Question

How do you write $ \dfrac{1}{4} $ as a percent?

Answer 1

Hint:
Remember that the "%" sign is read as "per cent" and it stands for "per 100". Recall that 'a' parts out of 'b' equal parts is a value equal to the fraction $ \dfrac{a}{b} $ . A value of x% (x per 100, or x parts out of 100 equal parts) is equal to $ \dfrac{x}{100} $ in fraction. So, our answer must be the value of x, when $ \dfrac{1}{4} $ is expressed in the $ \dfrac{x}{100} $ form, i.e. the denominator must be 100.
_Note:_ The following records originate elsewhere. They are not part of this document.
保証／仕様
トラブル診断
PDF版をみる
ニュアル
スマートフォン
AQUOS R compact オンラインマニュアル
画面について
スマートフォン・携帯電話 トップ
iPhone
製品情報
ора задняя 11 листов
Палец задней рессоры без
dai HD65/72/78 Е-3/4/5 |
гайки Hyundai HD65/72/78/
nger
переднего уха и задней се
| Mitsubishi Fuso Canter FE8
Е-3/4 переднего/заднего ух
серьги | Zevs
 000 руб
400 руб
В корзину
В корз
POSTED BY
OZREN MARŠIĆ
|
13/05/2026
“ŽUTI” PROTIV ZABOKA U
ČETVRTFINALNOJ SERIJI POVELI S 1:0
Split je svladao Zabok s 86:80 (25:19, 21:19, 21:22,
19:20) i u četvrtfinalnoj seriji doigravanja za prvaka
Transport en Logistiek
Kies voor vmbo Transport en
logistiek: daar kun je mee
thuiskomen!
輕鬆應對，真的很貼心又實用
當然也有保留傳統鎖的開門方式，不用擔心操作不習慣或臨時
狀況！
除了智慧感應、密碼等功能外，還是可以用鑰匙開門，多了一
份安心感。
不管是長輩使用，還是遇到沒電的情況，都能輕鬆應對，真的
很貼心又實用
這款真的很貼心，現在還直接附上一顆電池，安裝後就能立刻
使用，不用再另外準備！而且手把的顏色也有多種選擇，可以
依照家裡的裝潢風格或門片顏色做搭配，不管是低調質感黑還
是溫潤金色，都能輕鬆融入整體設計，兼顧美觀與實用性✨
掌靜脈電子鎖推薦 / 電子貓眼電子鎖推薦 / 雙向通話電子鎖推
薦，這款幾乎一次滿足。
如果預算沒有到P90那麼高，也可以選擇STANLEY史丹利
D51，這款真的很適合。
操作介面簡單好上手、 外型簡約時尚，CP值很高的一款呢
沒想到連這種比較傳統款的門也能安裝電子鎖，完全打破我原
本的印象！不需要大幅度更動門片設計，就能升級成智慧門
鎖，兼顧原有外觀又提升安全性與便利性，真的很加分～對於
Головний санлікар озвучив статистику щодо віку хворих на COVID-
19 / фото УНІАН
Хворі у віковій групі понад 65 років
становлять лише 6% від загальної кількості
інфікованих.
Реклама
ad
Complete Step by step Solution:
We know that we can multiply / divide both the numerator and the denominator of a fraction by the same quantity, without changing its value. In order to get a 100 in the denominator, let's multiply both of them by 100:
 $ \dfrac{1}{4}\times \dfrac{100}{100} $
This can be written as:
 $ \dfrac{100}{4}\times \dfrac{1}{100} $
On dividing 100 by 4, we get the value of 25. Therefore, the above expression is equal to:
 $ 25\times \dfrac{1}{100}=\dfrac{25}{100} $ , which means 25 percent or 25%.

Note:
Percent is abbreviated as "%" which means "per 100" which is just a ratio in which the second number is 100 that is represented in short using the symbol %.
x% is basically equal to $ \dfrac{x}{100} $ in fraction, which can be simplified into its lowest form or can be converted into decimal easily.
Real numbers are of two types:
1) Rational: A rational number is a number which CAN BE expressed in the form $ \dfrac{a}{b} $ , where a and b are integers and $ b\ne 0 $ . Rational numbers are either terminating or non-terminating and repeating in decimal form. e.g. $ \dfrac{17}{5}=3.4 $ , $ \dfrac{52}{9}=5.7777...=5.\bar{7} $ etc.
2) Irrational: An irrational number is a number which CANNOT BE expressed in the form $ \dfrac{a}{b} $ , where a and b are integers. Irrational numbers are non-terminating and non-repeating when expressed in decimal form. e.g. $ \sqrt{2}=1.414213... $ , $ \dfrac{2}{\sqrt{3}+1}=\text{0}\text{.73205}... $ , $ \pi =3.14159... $ etc.